Due diligence is an objective analysis of investment projects based on valuation of investment risks: financial and market conditions, liabilities, if any, analysis of activity of the owners and governing bodies in civil-law transactions.

As a rule, Due Diligence procedure is carried out before acquisition of business or other investment project (immovable property, interests, shares, claims etc.) in order to check the accuracy of the information presented by the owner.

You may need Due Diligence procedure in the following cases:

  • If you buy a share in authorized capital.
  • If you buy a separate unit of immovable property.
  • If you buy a company or a ready-made business.
  • If you give a loan to a company and want to check its paying capacity.
  • If you act as a guarantor for debtor in a transaction.
  • If you conclude a collaboration agreement or choose other form of business collaboration.
  • If you participate in merge or accession of legal entities in order to strengthen market positions.

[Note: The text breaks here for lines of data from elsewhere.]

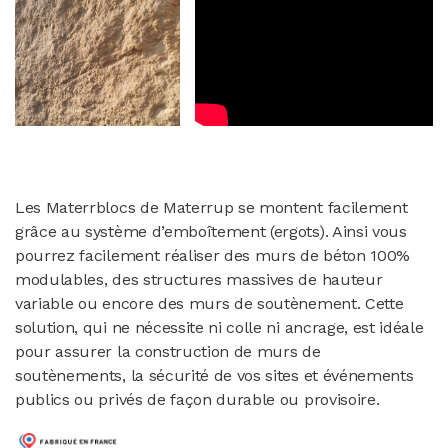
Les Materrblocs de Materrup se montent facilement
grâce au système d’emboîtement (ergots). Ainsi vous
pourrez facilement réaliser des murs de béton 100%
modulables, des structures massives de hauteur
variable ou encore des murs de soutènement. Cette
solution, qui ne nécessite ni colle ni ancrage, est idéale
pour assurer la construction de murs de
soutènements, la sécurité de vos sites et événements
publics ou privés de façon durable ou provisoire.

Stages of Due diligence procedure:

  1. We check any attachments of property, pledges or credit commitments for the investment project. 
  2. We analyze financial, tax and accounting reports.
  3. We examine legal capacity of the seller concerning immovable and movable property offered for sale.
  4. We examine accounts payable and accounts receivable of the object of investment.
  5. We analyze job relationships. 
  6. We analyze contractual relations with third parties and contractors. 

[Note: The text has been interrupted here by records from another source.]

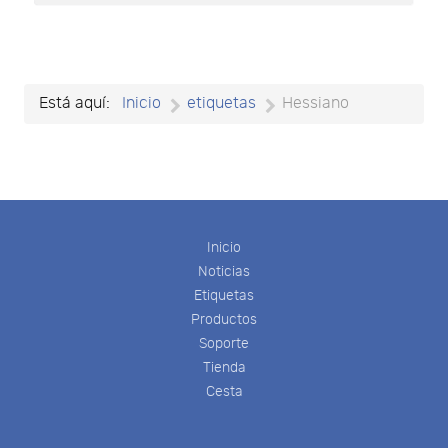
Está aquí:
Inicio
etiquetas
Hessiano
Inicio
Noticias
Etiquetas
Productos
Soporte
Tienda
Cesta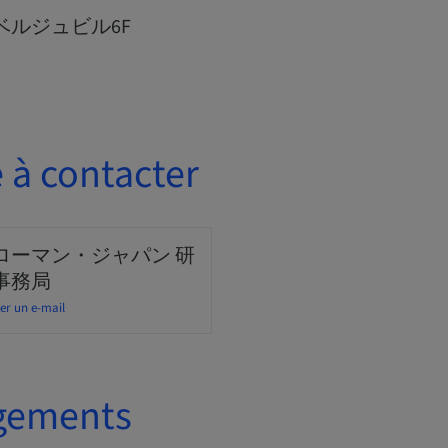
田ベルジュビル6F
 à contacter
ローマン・ジャパン 研
事務局
er un e-mail
gements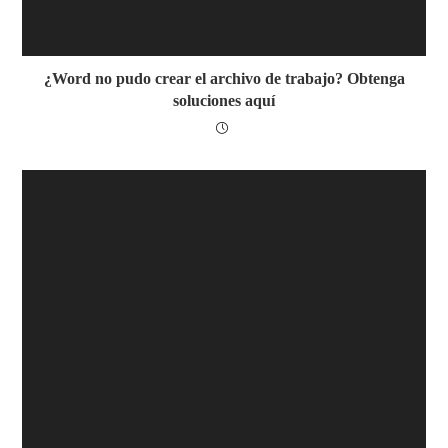
¿Word no pudo crear el archivo de trabajo? Obtenga
soluciones aquí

  • be sure that the owner of the investment object provides accurate and statutorily compliant information;
  • minimize risks of loss of investment money in case of poor financial condition of the object, unfair acts of chief executives and owners, claims of contractors and controlling bodies etc.;
  • exclude default risk and risk of cost loading caused by unsuccessful investments.

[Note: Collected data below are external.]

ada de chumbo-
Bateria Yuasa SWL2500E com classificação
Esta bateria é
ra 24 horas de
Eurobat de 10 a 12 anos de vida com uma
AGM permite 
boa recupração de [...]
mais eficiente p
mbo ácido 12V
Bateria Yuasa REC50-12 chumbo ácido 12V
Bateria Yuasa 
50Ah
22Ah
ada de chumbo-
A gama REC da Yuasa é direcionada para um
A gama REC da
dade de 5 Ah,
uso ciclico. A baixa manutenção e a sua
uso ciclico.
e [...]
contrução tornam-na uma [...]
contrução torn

Case studies of Due Diligence procedure:

A legal entity decided to acquire 70% share in authorized capital of OJSC X.

Authorized capital of the company is 10,000 roubles. However, the seller estimated its amount in several millions of roubles with a notional value of 7,000 roubles. due to high financial potential of the company, high amount of assets in form of immovable property and multi-million accounts receivable.

In order to support this statement, the seller presented balance sheets for the last reporting date and the documents for the right of ownership for the buildings.

One would think that the company is attractive for equity acquisition for potential investors. 

However, an investor (equity acquirer) ordered Due Diligence service in a law firm in order to analyze actual state of things in the company.  

As a result, specialists found out that the part of accounts receivable was overdue (with expired limitation of action period) and other part was not collectible as the debts were annulled.  

In the course of analysis, it was also discovered that part of the immovable property was encumbered and pledged under the supply agreement.

Information received during Due Diligence procedure can help a potential investor to cut the initial cost of shares.